8 October, 2007

How neural activity contains coded information

The electrically excitable cells in the nervous system that transport information, also called neurons, can produce short binary, all-or-nothing reaction-spikes of voltage, which travel as a pulse along the specialized extensions (axons) which causes the release of neurotransmitters. The spikes contain information about the world around the subject: what do I see, smell, hear, taste, feel, etc. But if also contains information about dilemmas of direction and assessment. Triggered spikes may mean different actions at different places and times in the brain. The rate of spiking in the central nervous system (brain and spinal cord) usually correlates with external properties, like color or an object. The peripheral nervous system has a different way of decoding spikes: more spikes correlate with more heat, louder sound or stronger muscle contraction.
When we go deeper in the brain, there are populations of neurons which are occupied with more complex, difficult to decrypt, properties, like reminiscence, judgments or desire.

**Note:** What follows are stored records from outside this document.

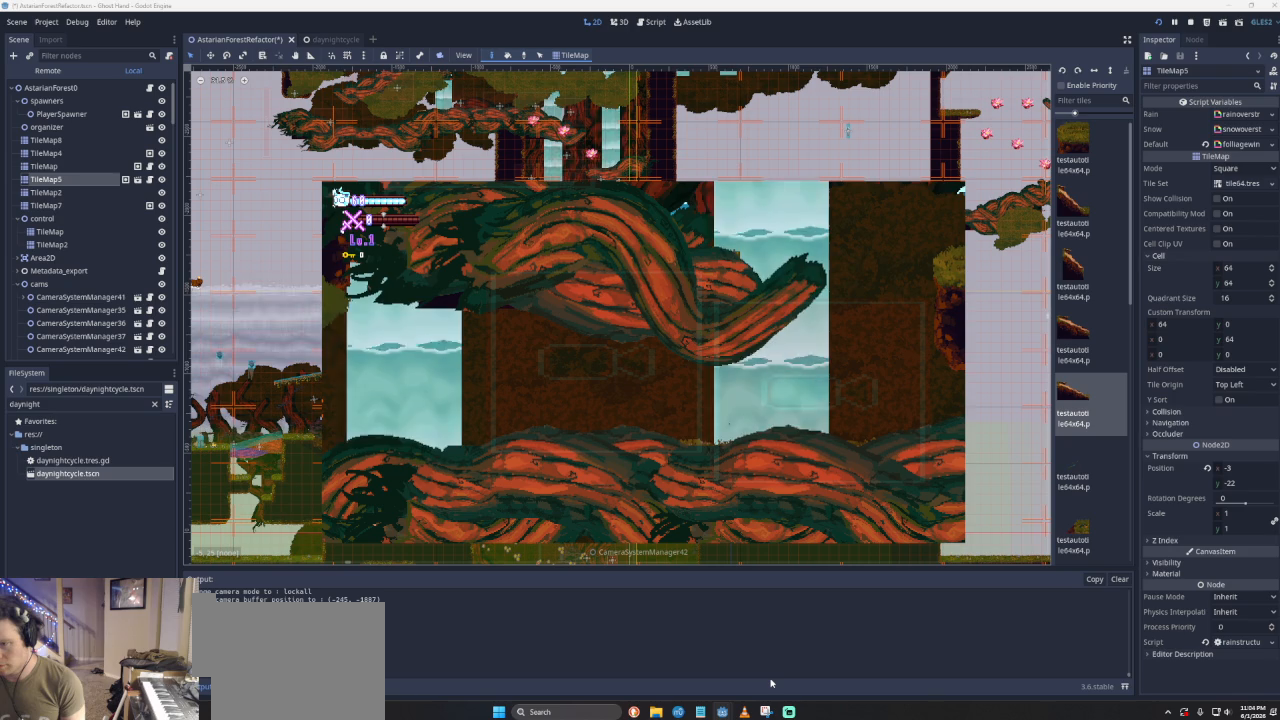
{"buttons": [], "left_stick": "left", "events": []}
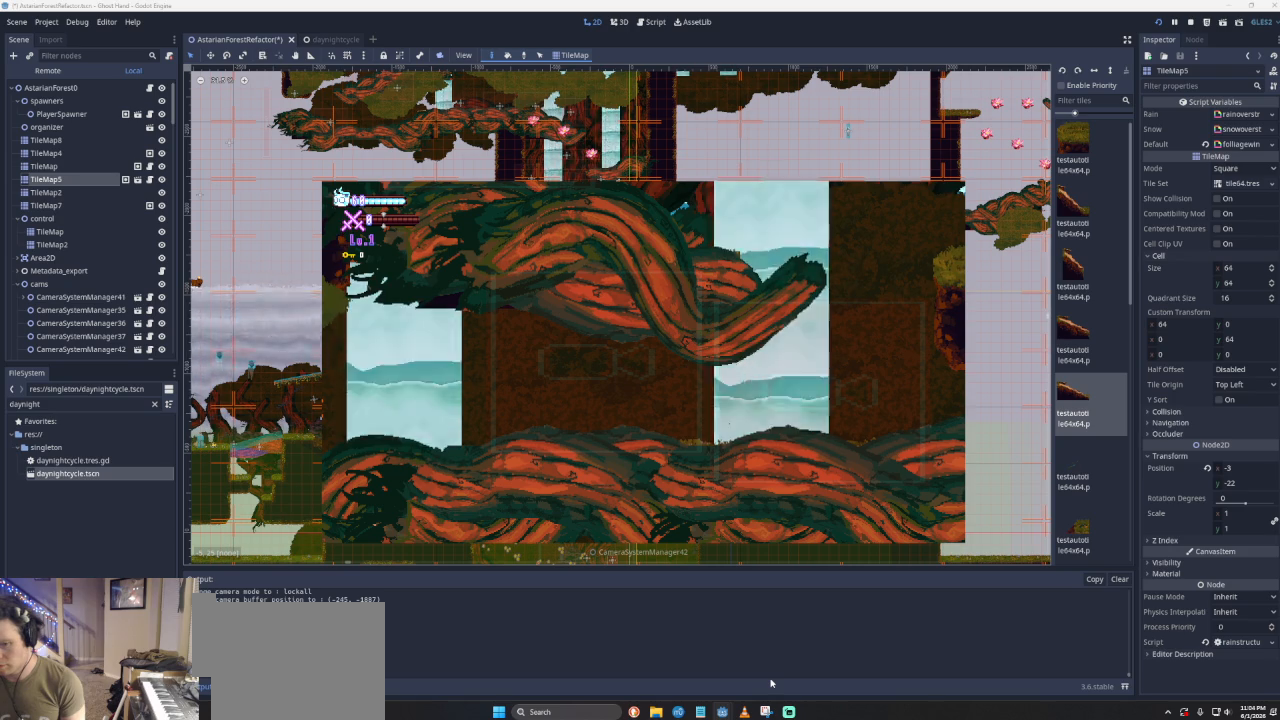
{"buttons": [], "left_stick": "right", "events": [[233, "left_stick", "center"], [300, "left_stick", "right"]]}
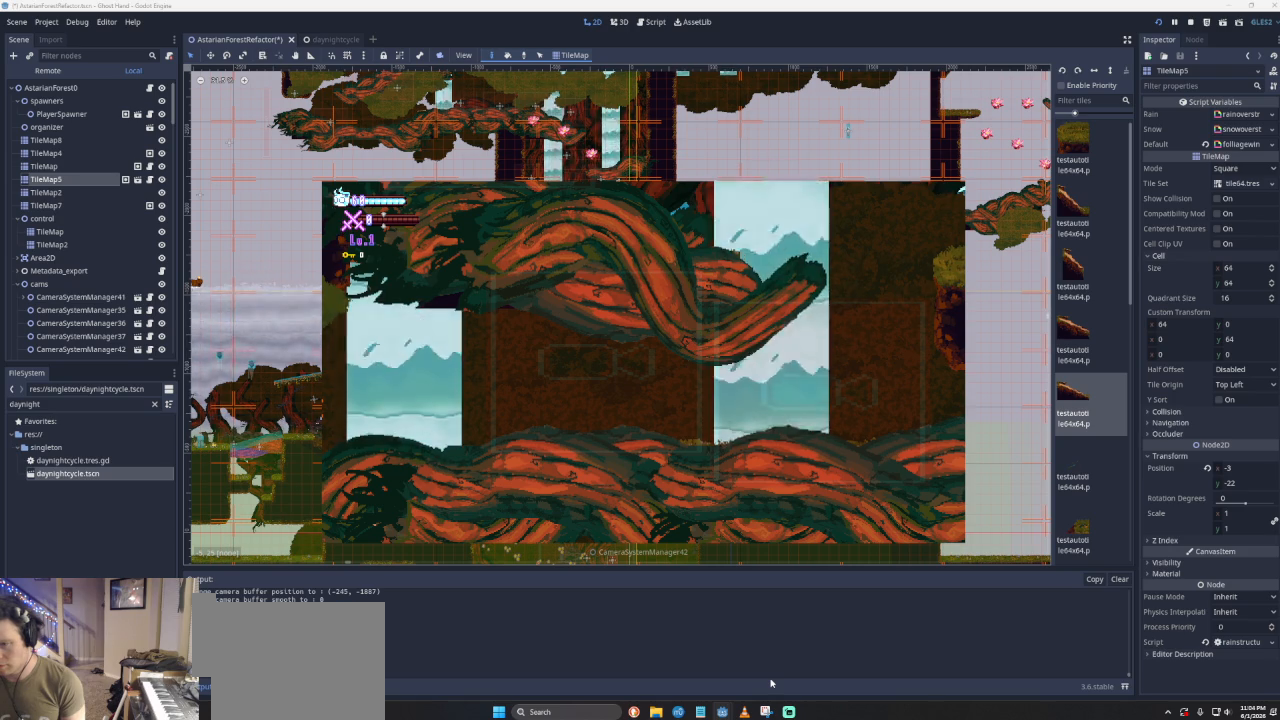
{"buttons": [], "left_stick": "right", "events": [[300, "CROSS", "down"], [500, "CROSS", "up"]]}
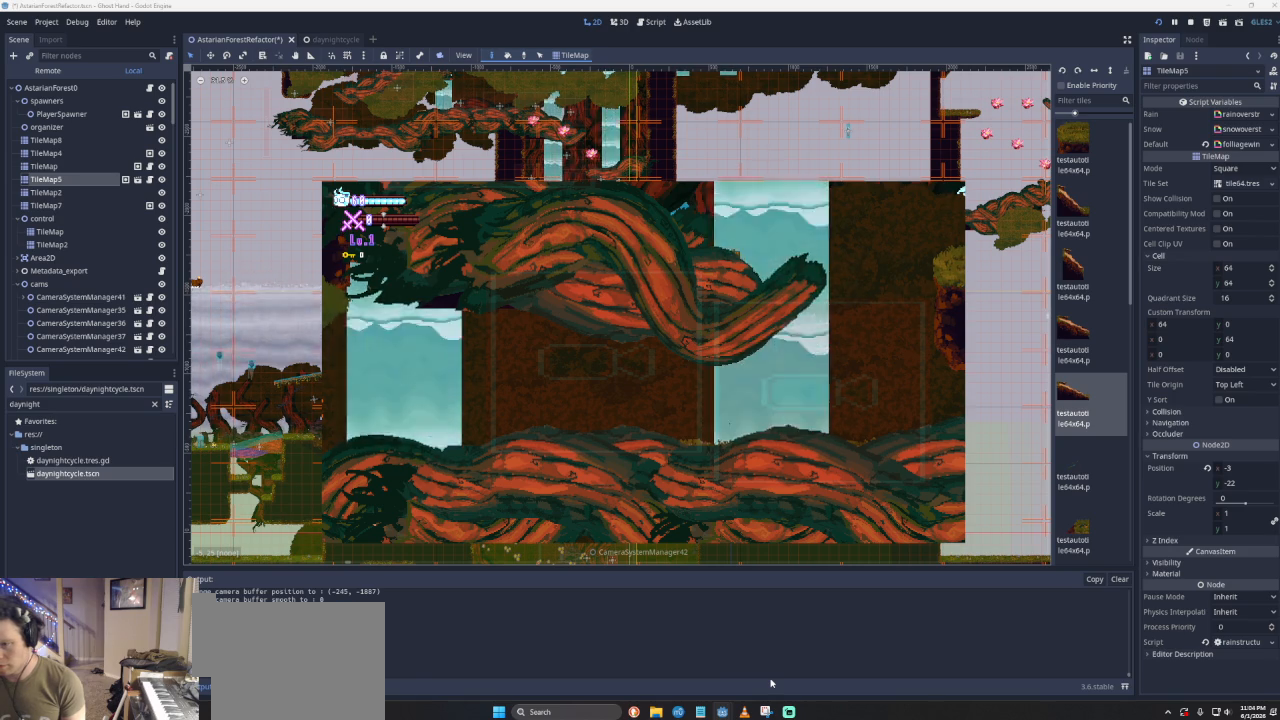
{"buttons": ["START"], "left_stick": "center", "events": [[100, "left_stick", "center"], [300, "START", "down"]]}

The general idea nowadays is that mental information is not stored in single neuron-cells, but in populations of these cells and patterns of their activity. Current technology (for example inserting fine-electrodes directly in the brain) however is not equipped to measure several thousand neurons at once. Even one neuron is difficult to measure, for a simple neuron in the cortex may be connected with 10,000 other neurons.

Glial cells
Glial cells

Even though neuron-cells are the most studied, there may be other possibilities of informations transporters. For example glial-cells, which are poorly understood brain-cells that are 10 times as common as neurons. Other possibilities are different kinds of signaling mechanisms between cells involving gases and peptides, or biochemical processes located inside cells.